Thanks to Harry for sending me these photos, and teaching me about a type of rail car I've never heard of before, submarine hot metal cars, as the glory days steel industry in the USA was wiped out before I was in high school

The hot metal car was one of the most specialized rail cars ever built. The hot metal cars transferred molten iron from the blast furnaces to a basic furnace, where it would be transformed into steel.

 The molten iron was poured into an open hatch on the car and then a plant switcher moved it to the pouring point. The car was operated by power cables, which were plugged into the car's electric motor. The hot metal runs were operated inside a single yard, however there were few cars that moved between separate plants. 

The B&O had a run that operated between Hamilton and Middletown, Ohio. The iron would remain molten up to 24 hours in the specialized car. The hot metal cars were also known as bottle-cars, torpedoes, and ladle-cars.

The hot metal cars were built with a thick metal plate and were lined with firebrick. They were extremely heavy and difficult to maneuver.

The larger hot metal cars had 16-wheel trucks and if they were completely full could, weigh 400 tons.

The submarine style hot metal car could be tipped without the need for a crane by an onboard motor.


Steel production in the United States peaked at 111.4 million tons in 1973, and declined slightly to 97.9 million tons in 1978. By 1984, steel production collapsed to just 70 million tons.



  1. I found this post particularly interesting. I have lived in Hamilton for almost 50 years. Armco Steel was the major employer in Middletown for decades. They operated blast furnaces and rolling mills at a large complex in Middletown. I am not aware of any site in Hamilton that would have had a use for molten steel. There was a huge Fisher Body stamping plant in Hamilton until sometime in the 1980's but I am pretty sure they did not do any production of sheets or rolls there.

    I am familiar with the "bottles" used to transport molten steel. I worked on the B&O Railroad one summer in the 1960's. Some of those jobs were at Youngstown Sheet and Tube. They operated blast furnaces there. They had their own trains that hauled the molten "slag" away from the furnaces and dumped them in the outer reaches of the plant. This was done in open top ladle cars. Any B&O crews working there knew to keep their trains and personnel clear of the ladles as they were prone to splash molten slag out of the open tops.

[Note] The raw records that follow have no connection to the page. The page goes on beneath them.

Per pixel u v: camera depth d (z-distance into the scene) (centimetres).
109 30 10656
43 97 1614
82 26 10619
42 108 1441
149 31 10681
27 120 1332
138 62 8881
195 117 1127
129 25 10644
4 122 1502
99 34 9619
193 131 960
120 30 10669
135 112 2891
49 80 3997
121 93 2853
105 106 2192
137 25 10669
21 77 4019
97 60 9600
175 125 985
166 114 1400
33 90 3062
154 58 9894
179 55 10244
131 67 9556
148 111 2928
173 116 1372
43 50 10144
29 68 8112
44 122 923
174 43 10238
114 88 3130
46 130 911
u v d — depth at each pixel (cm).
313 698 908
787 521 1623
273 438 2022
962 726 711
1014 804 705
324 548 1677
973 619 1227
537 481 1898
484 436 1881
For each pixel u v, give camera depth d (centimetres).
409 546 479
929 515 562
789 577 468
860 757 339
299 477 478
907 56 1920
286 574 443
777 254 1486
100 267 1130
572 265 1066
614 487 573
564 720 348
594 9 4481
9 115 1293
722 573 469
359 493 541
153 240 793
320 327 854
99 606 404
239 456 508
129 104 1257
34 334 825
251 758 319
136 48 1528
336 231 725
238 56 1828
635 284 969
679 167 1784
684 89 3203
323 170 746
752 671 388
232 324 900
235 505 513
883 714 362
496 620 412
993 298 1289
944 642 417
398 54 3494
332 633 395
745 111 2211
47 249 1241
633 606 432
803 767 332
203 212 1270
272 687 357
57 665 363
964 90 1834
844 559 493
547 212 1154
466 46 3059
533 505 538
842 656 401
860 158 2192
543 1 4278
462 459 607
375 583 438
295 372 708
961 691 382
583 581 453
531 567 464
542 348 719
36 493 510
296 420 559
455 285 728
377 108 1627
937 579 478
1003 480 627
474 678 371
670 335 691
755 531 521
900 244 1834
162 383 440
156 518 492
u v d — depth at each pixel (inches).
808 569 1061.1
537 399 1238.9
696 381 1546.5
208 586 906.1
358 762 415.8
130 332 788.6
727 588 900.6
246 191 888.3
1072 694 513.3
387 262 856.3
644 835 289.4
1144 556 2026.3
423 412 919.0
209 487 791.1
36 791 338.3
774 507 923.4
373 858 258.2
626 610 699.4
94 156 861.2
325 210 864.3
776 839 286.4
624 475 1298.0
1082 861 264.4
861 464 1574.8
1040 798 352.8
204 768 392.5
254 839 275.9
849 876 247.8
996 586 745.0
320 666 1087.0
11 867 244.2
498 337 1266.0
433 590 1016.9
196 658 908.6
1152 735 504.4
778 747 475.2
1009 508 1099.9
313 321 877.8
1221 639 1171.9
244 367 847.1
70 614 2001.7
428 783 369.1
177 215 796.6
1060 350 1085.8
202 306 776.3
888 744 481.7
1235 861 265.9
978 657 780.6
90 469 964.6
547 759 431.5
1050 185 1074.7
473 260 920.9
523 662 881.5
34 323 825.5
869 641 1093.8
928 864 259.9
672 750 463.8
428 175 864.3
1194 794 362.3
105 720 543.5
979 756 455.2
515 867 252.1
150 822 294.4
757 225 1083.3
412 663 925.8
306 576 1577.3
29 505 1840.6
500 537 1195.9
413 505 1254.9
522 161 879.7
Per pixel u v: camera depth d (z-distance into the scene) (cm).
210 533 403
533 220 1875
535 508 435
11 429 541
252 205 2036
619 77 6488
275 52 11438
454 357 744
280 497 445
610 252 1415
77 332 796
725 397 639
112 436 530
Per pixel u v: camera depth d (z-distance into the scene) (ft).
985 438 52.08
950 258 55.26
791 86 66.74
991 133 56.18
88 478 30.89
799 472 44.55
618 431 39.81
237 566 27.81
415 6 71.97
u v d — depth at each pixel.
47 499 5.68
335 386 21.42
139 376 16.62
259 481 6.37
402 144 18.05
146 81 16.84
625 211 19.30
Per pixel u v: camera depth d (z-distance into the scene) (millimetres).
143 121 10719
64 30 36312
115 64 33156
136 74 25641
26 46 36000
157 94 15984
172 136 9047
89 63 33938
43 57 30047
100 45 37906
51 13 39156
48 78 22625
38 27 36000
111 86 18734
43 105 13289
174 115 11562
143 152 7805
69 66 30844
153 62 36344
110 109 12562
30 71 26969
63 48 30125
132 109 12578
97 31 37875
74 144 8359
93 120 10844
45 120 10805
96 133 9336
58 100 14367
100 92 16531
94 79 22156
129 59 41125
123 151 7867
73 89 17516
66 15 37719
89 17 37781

    The "bottles" would bring in molten steel from blast furnaces operating in Warren Ohio to the mill in Youngstown. Those were short trains made up of four or five bottles. They seemed to have the right of way over any other rail traffic. B&O crew members looked out for each other and alerted coworkers when bottles were coming. You wanted to be clear of their path as the heat radiating from those trains was awe inspiring.

  2. I live in Watertown NY just below the Canadian border. You frequently see trucks hauling insulated vessels like that full of molten aluminum. I was doing some business at the General Motors plant in Massena MY where they made aluminum cylinder heads for one of the smaller GM engines. They actually purchased they're molten aluminum from someone in Canada across the border and there was an Alcoa plant less than a half mile down the road from them? I guess it's all about cost. The plant manager told me when they arrived they checked the molten aluminum's temperature. If it wasn't hot enough they would reject it and send it back home across the border.